Today if you benchmark a 667EB against a 700E P3 on a BX, the 667EB wipes the floor with the 700E. The 700E may win in a synthetic test like SANDRA or Norton SI, but when you start benching games and real world apps the faster memory bus of the 667EB takes it over the top.
The difference between the evolution from LX to BX and BX to i815 is that we got a 60% faster memory bus going from LX to BX (66 mhz to 100 mhz). BX and Solano both support the same memory speeds. BX was a clear step up the evolutionary ladder from LX. i815 is sort of the duck billed platapus of motherboard evolution. Part BX part i810, integrated graphics and an AGP slot.
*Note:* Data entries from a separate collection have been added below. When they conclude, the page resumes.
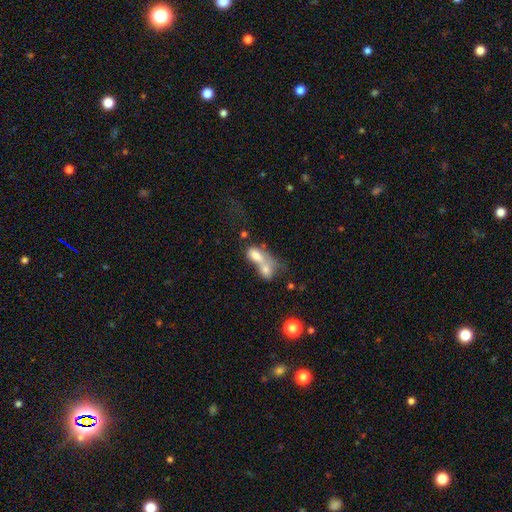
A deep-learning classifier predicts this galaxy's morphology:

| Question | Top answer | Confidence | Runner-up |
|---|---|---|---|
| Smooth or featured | smooth | 68% | featured or disk (23%) |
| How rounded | in between | 78% | round (13%) |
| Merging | merger | 78% | none (10%) |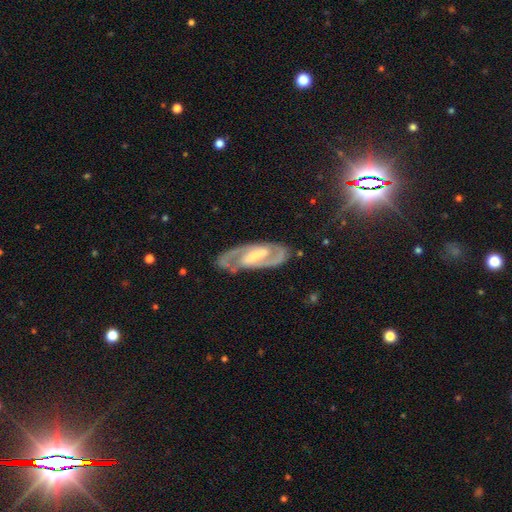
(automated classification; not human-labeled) Smooth or featured? featured or disk (88%)
Edge-on disk? no (94%)
Bar? strong (53%)
Spiral arms? yes (94%)
Spiral winding? medium (52%)
Spiral arm count? 2 (91%)
Bulge size? moderate (35%)
Merging? none (79%)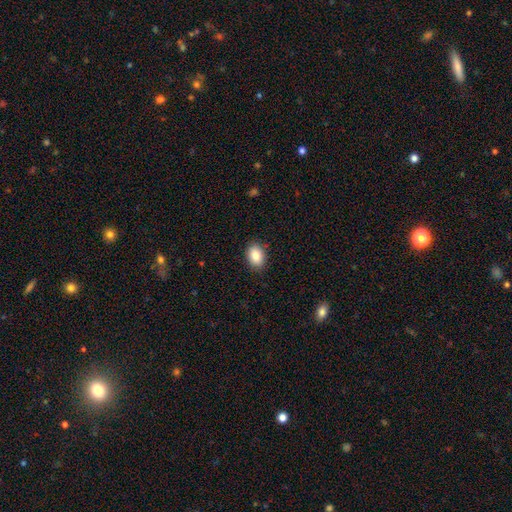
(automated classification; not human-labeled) Q: Smooth or featured?
A: smooth (87%); runner-up: star or artifact (8%)
Q: How rounded?
A: in between (80%); runner-up: round (19%)
Q: Merging?
A: none (88%); runner-up: minor disturbance (9%)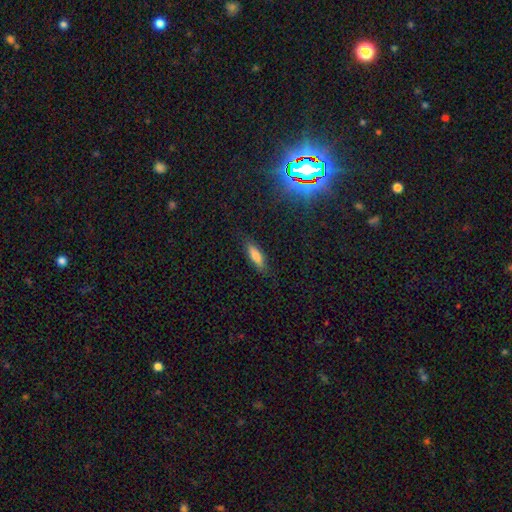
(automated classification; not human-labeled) A smooth galaxy with no disk features (76%) that is cigar-shaped (51%). Merging: none (83%).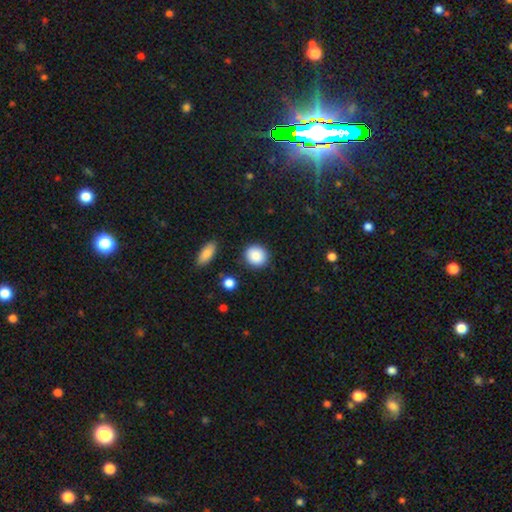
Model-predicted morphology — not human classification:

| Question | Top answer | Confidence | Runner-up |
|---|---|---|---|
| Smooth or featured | smooth | 88% | star or artifact (7%) |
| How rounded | round | 82% | in between (17%) |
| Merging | none | 86% | minor disturbance (9%) |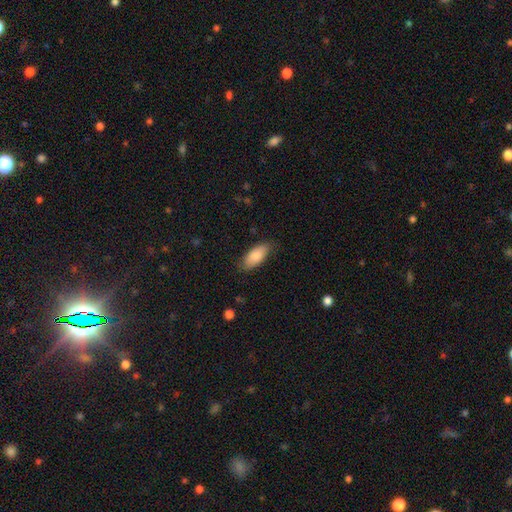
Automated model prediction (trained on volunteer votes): Smooth or featured? Predicted: smooth (p=0.84). How rounded? Predicted: in between (p=0.88). Merging? Predicted: none (p=0.79).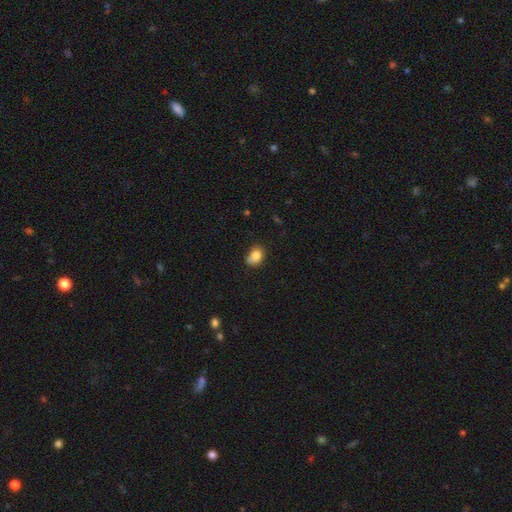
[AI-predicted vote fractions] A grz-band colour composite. It shows a smooth galaxy with no disk features (83%) that is in between round and cigar-shaped (62%). Merging: none (55%).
The real advantage the i815e has over the BX is AGP 4X, or more importantly the 1/2 AGP divider in the BIOS. Running a video card on an 89 mhz agp bus is the only thing stopping many people from getting a P3 EB for their BX board. You know you're not gonna be able to over clock your EB too much cuz your video card will limit how far you can go.
I think Solano (i815) is just a band aid solution Intel put forth to try to stop VIA from gaining more ground in the chipset market. Maybe a better question would be "do you think VIA's chipsets will outperform the BX in the future".
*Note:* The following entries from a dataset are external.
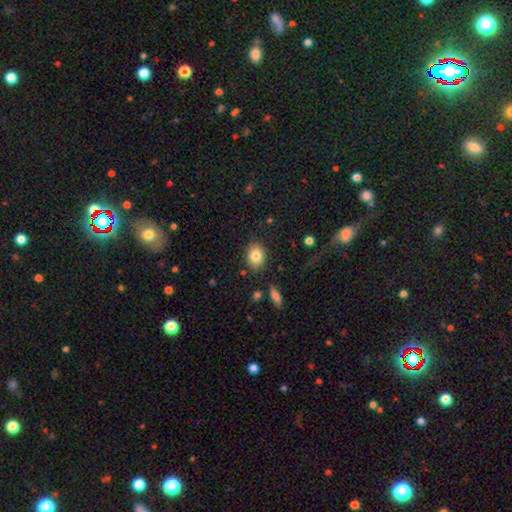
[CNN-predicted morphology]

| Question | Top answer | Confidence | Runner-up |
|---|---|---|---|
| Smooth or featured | smooth | 81% | featured or disk (10%) |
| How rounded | in between | 63% | round (36%) |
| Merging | none | 84% | minor disturbance (11%) |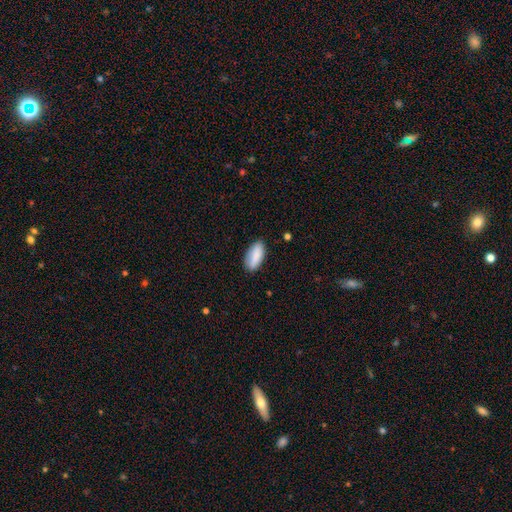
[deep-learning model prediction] Overall: smooth (87%). How rounded: in between (86%). Merging: none (82%).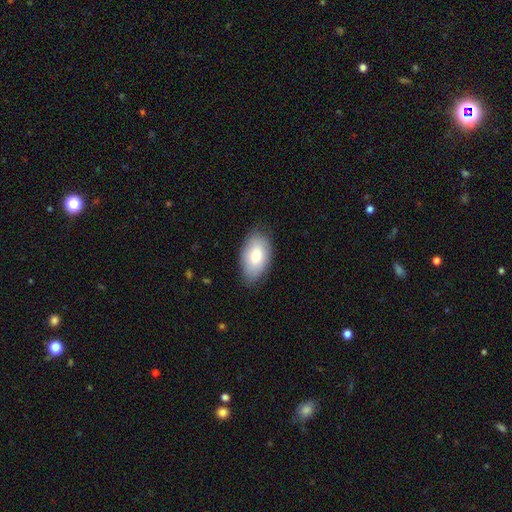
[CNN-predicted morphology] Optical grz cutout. It shows a smooth galaxy with no disk features (79%) that is in between round and cigar-shaped (94%). Merging: none (80%).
We do need a 1/2 AGP divider to run at 133MHz and beyond, we don't need AGP 4X this year. I had high hopes for i815 too, but it's obvious that it was a half hearted effort from Intel. I'll stick with my Abit BE6-2 BX board thanks. It takes my P3 700E up to 917 with much stability, and my V5 5500 seems comfortable on a 131 mhz memory bus ( = 87 mhz AGP)
There's always i850 right?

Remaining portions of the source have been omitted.